On conte qu’un serpent voisin d’un Horloger
C’était pour l’Horloger un mauvais voisinage),
Entra dans sa boutique, et cherchant à manger
N’y rencontra pour tout potage
Qu’une Lime d’acier qu’il se mit à ronger.
Cette Lime lui dit, sans se mettre en colère :
Pauvre ignorant ! et que prétends-tu faire ?
Tu te prends à plus dur que toi.
Petit Serpent à tête folle,
Plutôt que d’emporter de moi
Seulement le quart d’une obole,
Tu te romprais toutes les dents.
Je ne crains que celles du temps.
Ceci s’adresse à vous, esprits du dernier ordre,
Qui n’étant bons à rien cherchez sur tout à mordre.

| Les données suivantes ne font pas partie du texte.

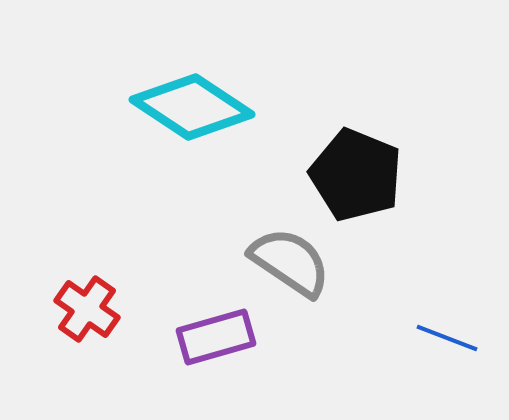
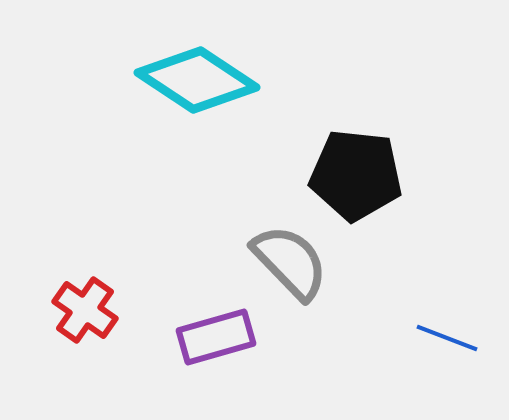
cyan diamond: moved 5 px right, 27 px up
black pentagon: rotated 16 degrees counterclockwise
gray semicircle: rotated 12 degrees clockwise
red cross: moved 2 px left, 1 px down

Vous vous tourmentez vainement.
Croyez-vous que vos dents impriment leurs outrages
Sur tant de beaux ouvrages ?
Ils sont pour vous d’airain, d’acier, de diamant.
Autre analyse:
Analyses de Chamfort – 1796.
V. 3. Je ne crains que celle du temps.
Cette idée très-philosophique, jetée dans le discours que La Fontaine prête à la lime, fait beaucoup d’effet, parce qu’elle est entièrement inattendue.
Commentaires de MNS Guillon – 1803.
Une Lime qui parle ! On se fait difficilement à cette illusion. Homère anime les forges de Vulcain ; à sa voix, les instruments du Dieu se meuvent d’eux-mêmes : mais Homère s’est bien gardé de faire parler des tenailles. Ne faisons pas plus de grâce à La Fontaine que nous n’en eussions fait à Homère ; ils sont tous deux si fort au-dessus de nos éloges et de nos critiques ! Disons qu’il y avoit bien d’autres acteurs à substituer à celui – ci. Mais ajoutons que cette fable étant un présent de l’antiquité, La Fontaine a cru devoir en conserver jusqu’au merveilleux qui outre la vraisemblance : comme sur certains antiques on laisse religieusement subsister la rouille qui les dépare…lire la suite
Études sur les fables de La Fontaine, P. Louis Solvet – 1812
Le Serpent et la Lime
Phedre, livre 4, fable 7
Cette Fable se trouve toute entière en tête d’une des premières éditions du Télémaque, celle de La Haie, 1701. Cette singulière précaution de la part des éditeurs, de placer ainsi cet ouvrage sous la sauvegarde de cet apologue, qui voue au ridicule, pour ne rien dire de plus, les critiques ignorants ou mal intentionnés des œuvres de génie, rappelle ces imprécations que les auteurs des anciens livres, dans les derniers siècles qui ont précédés la découverte de l’imprimerie, mettaient au devant de leurs ouvrages, imprécations par lesquelles ils appelaient les vengeances du ciel sur les copistes impudents ou mal-adroits qui se rendraient coupables d’intercalations dangereuses, ou de graves omissions, principaux dommages que les livres pou-voient alors éprouver;
V. 2. C’étoit pour l’horloger un mauvais voisinage.
C’étoit pour l’ouvrier un mauvais voisinage.
(M. Grenus, Fab. div., livre 3, fable 4))
V. 13. Je ne crains que celles du temps.
Cette idée très-philosophique, jetée dans le discours que La Fontaine prête à la Lime, fait beaucoup d’effet, parce qu’elle est entièrement inattendue. (Ch.).